In a bid to encash crypto mania, many flyby night operators and fraudsters have set up cryptocurrency exchanges and are running ponzy schemes. Bitconnect, a popular lending and exchange platform, which entered crypto market in December 2016, boasted a market cap of $2.11 billion at its peak on December 17, 2017. It was running a ponzy scheme, posting fraudulent claims of monthly returns of 20 per cent to 60 per cent. The exchange went bust. Almost $1.5 billion was wiped out and now many small exchanges may also follow the line very soon. In the wake of such incidents, government crackdown is expected to intensify. The next G20 meeting in Argentina may come out with some stringent regulation of cryptocurrencies.

Digital currencies and the softwares developed to track them have become easy targets for cybercriminals while also creating a lucrative new market for cyber-security firms. In less than a decade, hackers have stolen $1.2 billion worth of Bitcoins and its rival currency Ethereum.

Experts say that the crypto hacking industry has an annual revenue of $200 million. Hackers have compromised more than 14 per cent of the Bitcoin and Ethereum supply. A hacker group known as Lazarus – said to have connection with North Korea – is tipped to be involved in the recent cryptocurrency hacking.

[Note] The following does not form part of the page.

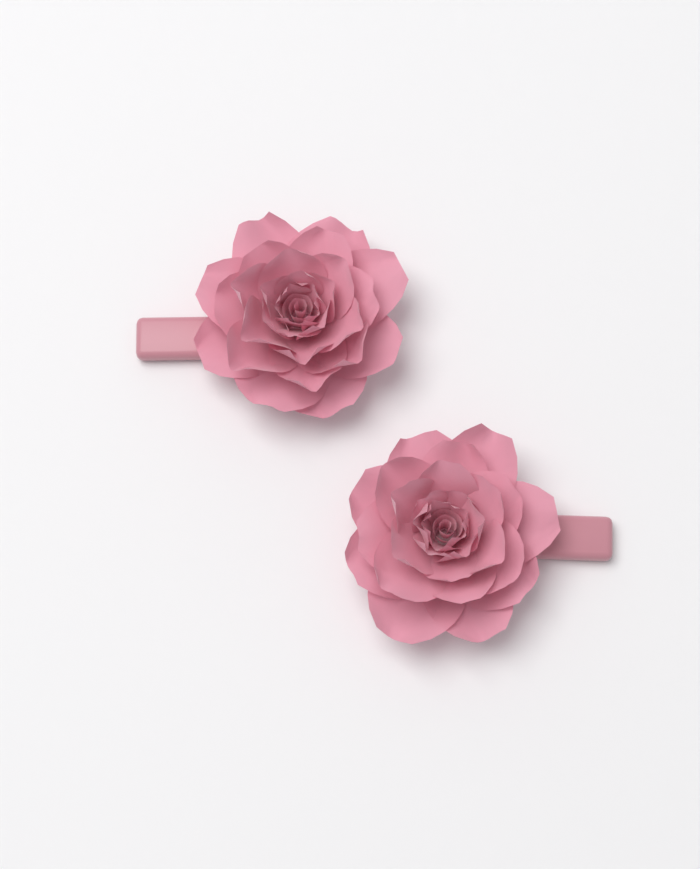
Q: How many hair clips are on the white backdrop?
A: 2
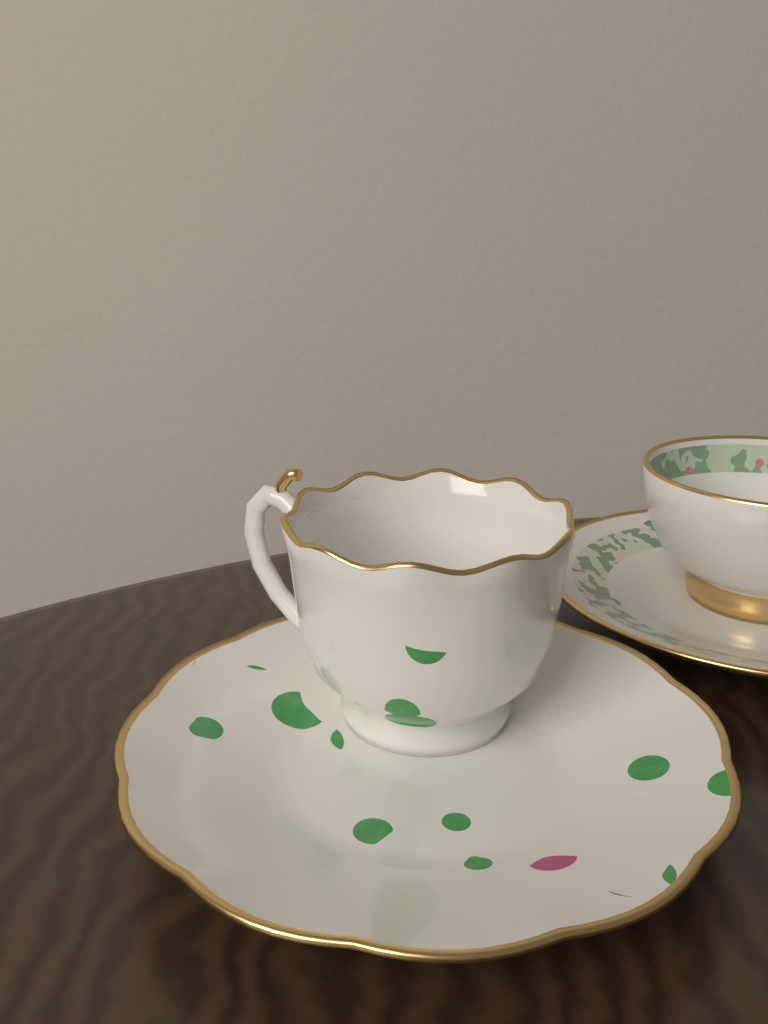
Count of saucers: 2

Blockchains: Infallible, not super secure

Block chain, the fundemental technology of digital currencies, is being promoted as the future of business. However, the recent incidents of hacking have debunk the myth of super safety of black chains. This technology does have many advantages like transparency and low transaction costs, but it is not flawless.

Blockchain records are shared, making them hard to alter, so some users see them as super-secure. But in many ways they are no safer than any other software, according to cyber experts. Since the market is immature, blockchains may even be more vulnerable than other softwares. There are thousands of them, each with its own bugs. Until the field is winnowed to a few favourites, as happened with web browsers, securing all of them will be a challenge.

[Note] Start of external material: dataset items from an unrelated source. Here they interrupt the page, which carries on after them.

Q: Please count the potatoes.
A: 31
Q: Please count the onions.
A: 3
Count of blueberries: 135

Blockchains can track information on identity, property records and even digital car keys and not just cryptocurrency. So even if hacking a blockchain may be harder than breaking into a retailer’s database, the booty is big. You will have access to much more information!!

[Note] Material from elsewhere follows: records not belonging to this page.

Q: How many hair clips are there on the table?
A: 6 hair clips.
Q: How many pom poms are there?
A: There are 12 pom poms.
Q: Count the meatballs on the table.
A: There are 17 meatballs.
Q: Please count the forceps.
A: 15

Taiwanese security researchers have pointed out that, many blockchains started as forks – a situation in which a blockchain splits into two separate chains temporarily or permanently – with every fork giving hackers a new way to try to falsify data, making it more vulnerable to replay attacks – a form of network attack in which a valid data transmission is maliciously or fraudulently repeated or delayed.

Data: Risk of sensitivity and sanctity

In a December 25 paper, researchers at the Institute of Electrical and Electronics Engineers, outlined the ways in which hackers can spend the same Bitcoins twice, the very thing blockchains are meant to prevent.

“We have no evidence that such attacks have already been performed on Bitcoin,” the IEEE researchers said. “However, we believe that some of the important characteristics of Bitcoin make these attacks practical and potentially highly disruptive,” they added.

A researcher from Cisco Talos, a security group, found vulnerabilities in Ethereum clients, including a bug that “can lead to the leak of sensitive data about existing accounts.” A security hole in the Parity wallet, which is advertised as – the fastest and most secure way of interacting with the Ethereum blockchain – resulted in losing $155 million in November.

Disclaimer: The views expressed in this article are solely those of the author and do not necessarily represent the views of the publication.